Passagem extraída:
● ● ● ● ●

A jurisprudência adota o que se chama de teoria do adimplemento substancial ou adimplemento satisfatório, tese importada das cortes jurídicas da Inglaterra, onde é aplicada desde o século XVIII. Em resumo, essa teoria alberga a pretensão do devedor que se insurge contra a rescisão contratual e suas consequências, quando rescindido unilateralmente pelo credor com base no inadimplemento de parcelas. Em tais casos, se restar constatado que os pagamentos feitos pelo devedor apontam para a conclusão de que houve adimplemento de maior parte das parcelas, então, há, implicitamente, um desinteresse na rescisão contratual comum às duas partes, razão pela qual o negócio jurídico deve permanecer. Como brilhantemente observa Thiago Drummond de Paula Lins, a obrigação não se esgota na prestação principal e a responsabilidade patrimonial do devedor nem sempre se configura, quando descumprido o dever atinente à prestação principal. Isto porque o Direito Contemporâneo e, em particular, nosso ordenamento constitucional é fundado na dignidade da pessoa humana (artigo 1º, inciso III da Constituição Federal), “razão pela qual a tutela jurisdicional incide não somente sobre os direitos patrimoniais, mas essencialmente, sobre os direitos existenciais [...]” (LINS, 2009).
Nesse contexto, importante afirmar que a teoria do adimplemento substancial analisa a obrigação em seu aspecto essencial, e não secundário. O que de fato examina é se a obrigação foi cumprida, no caso concreto, em seus pontos essenciais. Essa teoria jurídica não permite, por exemplo, a resolução do vínculo contratual se houver cumprimento significativo, expressivo das obrigações assumidas. Assim, seguindo o entendimento de José Ricardo Alvarez Vianna, se insignificante ou ínfimo o “descumprimento” do contrato diante do todo obrigacional “não há de se decretar a resolução do contrato, de maneira mecânica e autômata, sobretudo se isso conduzir à iniqüidade ou contrariar os ideais de Justiça (VIANNA, 2008).
Não é difícil perceber as consequências desses atos, pois o segurado irá, sem dúvida, ser prejudicado. Em casos dessa natureza, a tipificação do dano material (dano ao patrimônio) é iminente e além dele, é possível também a aplicação dos danos morais (extrapatrimonial) às credoras (seguradoras) na prática dos atos de má-fé como já afirmado. Ressalte-se que no direito moderno a dificuldade de mensurar o dano moral ou dano psíquico é grande, pois em se tratando de dano material, ocorrido o dano e identificado o agente causador, nasce para a vítima a pretensão ao devido ressarcimento.

● ● ● ● ●

Entradas listadas:
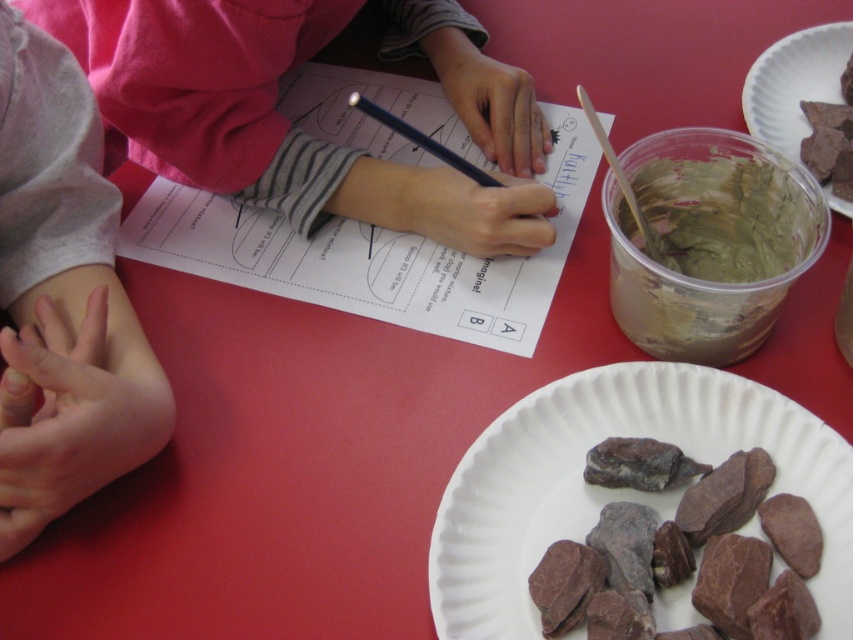
Question: Is matte pink shirt at upper left smaller than green clay paste at upper right?

Choices:
 (A) no
 (B) yes

Answer: (A)

Question: Which of the following is the closest to the observer?

Choices:
 (A) matte pink shirt at upper left
 (B) chocolate cake at upper right

Answer: (A)

Question: Can you confirm if matte pink shirt at upper left is wider than brown matte paper plate at upper right?

Choices:
 (A) yes
 (B) no

Answer: (A)

Question: Which object is closer to the camera taking this photo?

Choices:
 (A) chocolate cake at upper right
 (B) green clay paste at upper right
 (C) brown matte paper plate at upper right
 (D) smooth brown stones at center

Answer: (D)

Question: Which object appears closest to the camera in this image?

Choices:
 (A) brown matte paper plate at upper right
 (B) matte pink shirt at upper left
 (C) smooth brown stones at center

Answer: (C)

Question: Is matte pink shirt at upper left smaller than chocolate cake at upper right?

Choices:
 (A) yes
 (B) no

Answer: (B)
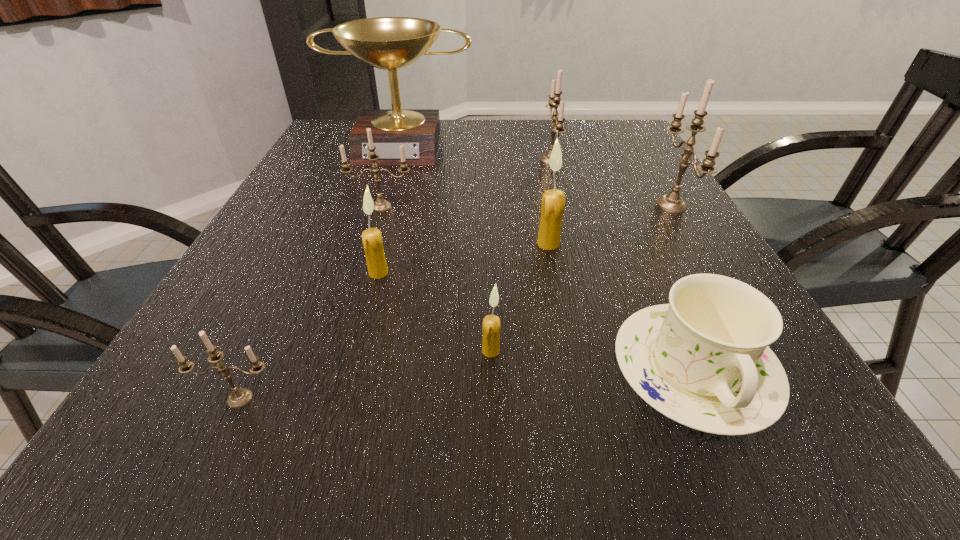
Where is `empty location between the smallest metallic candle and the chinaware`? The image size is (960, 540). empty location between the smallest metallic candle and the chinaware is located at coordinates [x=467, y=384].

Where is `free spot between the second cream candle from right to left and the biggest cream candle`? free spot between the second cream candle from right to left and the biggest cream candle is located at coordinates (519, 297).

This screenshot has width=960, height=540. In order to click on blank region between the rightmost candle and the third metallic candle from left to right in this screenshot , I will do `click(611, 183)`.

Locate an element on the screen. The width and height of the screenshot is (960, 540). free space between the biggest cream candle and the nearest candle is located at coordinates (395, 321).

At what (x,y) coordinates should I click in order to perform the action: click on free space between the fourth candle from right to left and the farthest metallic candle. Please return your answer as a coordinate pair (x, y). Looking at the image, I should click on (520, 255).

Identify the location of blank region between the chinaware and the award. This screenshot has height=540, width=960. (547, 257).

You are a GUI agent. You are given a task and a screenshot of the screen. Output one action in this format:
    pyautogui.click(x=<x>, y=<y>)
    Task: Click on the object that is the fourth closest one to the fourth nearest object
    The image size is (960, 540).
    Given the screenshot: What is the action you would take?
    pyautogui.click(x=553, y=201)

Locate an element on the screen. This screenshot has height=540, width=960. object that is the closest to the second nearest candle is located at coordinates (703, 360).

Select which candle is the sixth closest to the fifth nearest object. Please provide its 2D coordinates. Your answer should be formatted as a tuple, i.e. [(x, y)], where the tuple contains the x and y coordinates of a point satisfying the conditions above.

[(239, 397)]

Locate which candle is the fourth closest to the smallest metallic candle. Please provide its 2D coordinates. Your answer should be formatted as a tuple, i.e. [(x, y)], where the tuple contains the x and y coordinates of a point satisfying the conditions above.

[(553, 201)]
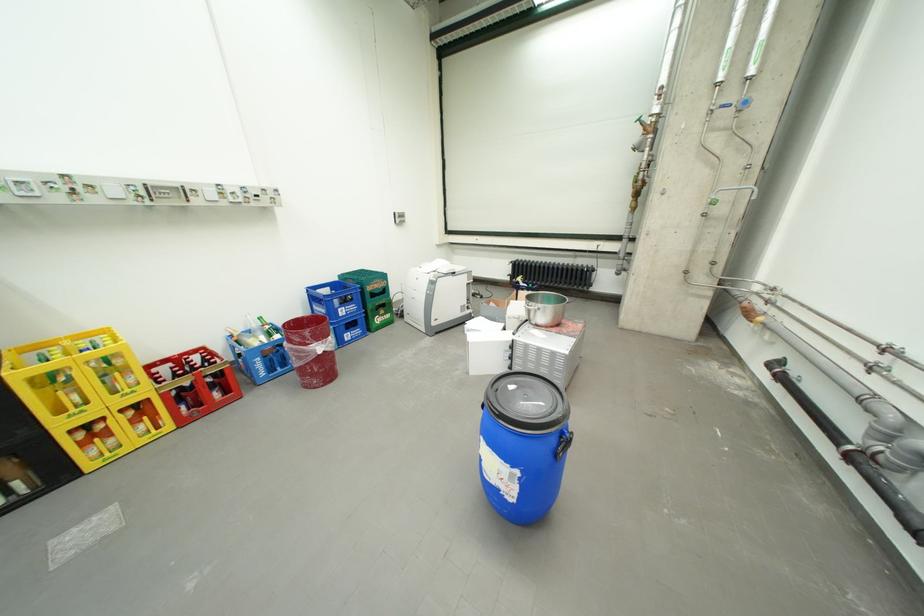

● ● ● ● ●

Tarefa A: Reproduza sem nenhuma alteração a parte das entradas que vai da linha que contém "Locate an element on the screen. The" até a linha que contém "[(239, 397)]", incluindo as duas.
Tarefa B: Escreva a continuação do texto sobre adimplemento substancial, começando logo após sua última frase.

Espaço para resposta A:
Locate an element on the screen. The width and height of the screenshot is (960, 540). free space between the biggest cream candle and the nearest candle is located at coordinates (395, 321).

At what (x,y) coordinates should I click in order to perform the action: click on free space between the fourth candle from right to left and the farthest metallic candle. Please return your answer as a coordinate pair (x, y). Looking at the image, I should click on (520, 255).

Identify the location of blank region between the chinaware and the award. This screenshot has height=540, width=960. (547, 257).

You are a GUI agent. You are given a task and a screenshot of the screen. Output one action in this format:
    pyautogui.click(x=<x>, y=<y>)
    Task: Click on the object that is the fourth closest one to the fourth nearest object
    The image size is (960, 540).
    Given the screenshot: What is the action you would take?
    pyautogui.click(x=553, y=201)

Locate an element on the screen. This screenshot has height=540, width=960. object that is the closest to the second nearest candle is located at coordinates (703, 360).

Select which candle is the sixth closest to the fifth nearest object. Please provide its 2D coordinates. Your answer should be formatted as a tuple, i.e. [(x, y)], where the tuple contains the x and y coordinates of a point satisfying the conditions above.

[(239, 397)]

Espaço para resposta B:
No entanto, no caso dos danos morais, essa regra é relativizada visto que este dano opera na dimensão psíquica da vítima. Quanto aos danos morais, o que vêm a satisfazer o julgador é a prova da ilicitude, posto que com ela o prejuízo será presumido e para mensurar tal dano toma-se por base a reação de um homem médio em face das agressões sofridas. Em boa parte dos casos brasileiros bastou apenas a comprovação da ilicitude que provocou a violação dos direitos de personalidade, entendidos como aqueles em que se vincula o sentimento, a vergonha, a reputação, entre outros.
Para o Superior Tribunal de Justiça a prova da violação dos direitos de personalidade já satisfaz o Julgador para a caracterização do dano moral. Em um imperioso julgamento, a Corte decidiu que, “sobrevindo, em razão de ato ilícito, perturbação nas relações psíquicas, na tranquilidade, nos entendimentos e nos afetos da pessoa, configura-se o dano moral, passível de indenização” (SARMENTO. p. 26, 2009). Nesse liame, é, também, de fundamental relevância abordar que apesar do subjetivismo implícito à caracterização dos danos morais, tomando-se por base as atitudes de um homem médio, como bem observa George Sarmento, “meros aborrecimentos ou contratempos não são suficientes para justificar a indenização compensatória” (SARMENTO, 2009).
É claro que como já debatido no presente trabalho, o senso de percepção dos fatos que parte do subjetivismo não é absoluto e por esse motivo dano moral pode ou não ser configurado em determinados casos a depender de quem analisa a situação. Mas o que é importante é que se houve violação de direito de personalidade e para um homem médio a violação ultrapassa um mero aborrecimento do cotidiano, está configurado o dano moral. No caso das seguradoras que se utilizam de má-fé para rescindir o contrato de seguro unilateralmente em benefício próprio é evidente que pode ser configurado dano moral. Afinal, a perturbação e a vergonha de ter seu bem destruído e de não o ter reparado por não haver pagado totalmente o seguro oneroso não é uma mera vicissitude do cotidiano.
A favor das seguradoras, uma matéria de defesa muito utilizada é aquela tratada no artigo 763 do Código Civil, que ao trabalhar especificamente sobre o inadimplemento nos contratos de seguro estatui que “não terá direito à indenização o segurado que estiver em mora no pagamento do prêmio, se ocorrer o sinistro antes de sua purgação” (CIVIL, Código. Art. 763. 2009). O impacto causado ao segurado é de fazê-lo imaginar não ter qualquer direito em postular o recebimento da indenização contratada. No entanto, ele (segurado) deverá sustentar o entendimento dominante dos tribunais superiores e da maior doutrina, que afirmam não ser possível à rescisão unilateral do contrato de seguro por motivo de inadimplemento de poucas parcelas, principalmente se a seguradora agiu com má-fé, não notificando o segurado do seu estado de mora.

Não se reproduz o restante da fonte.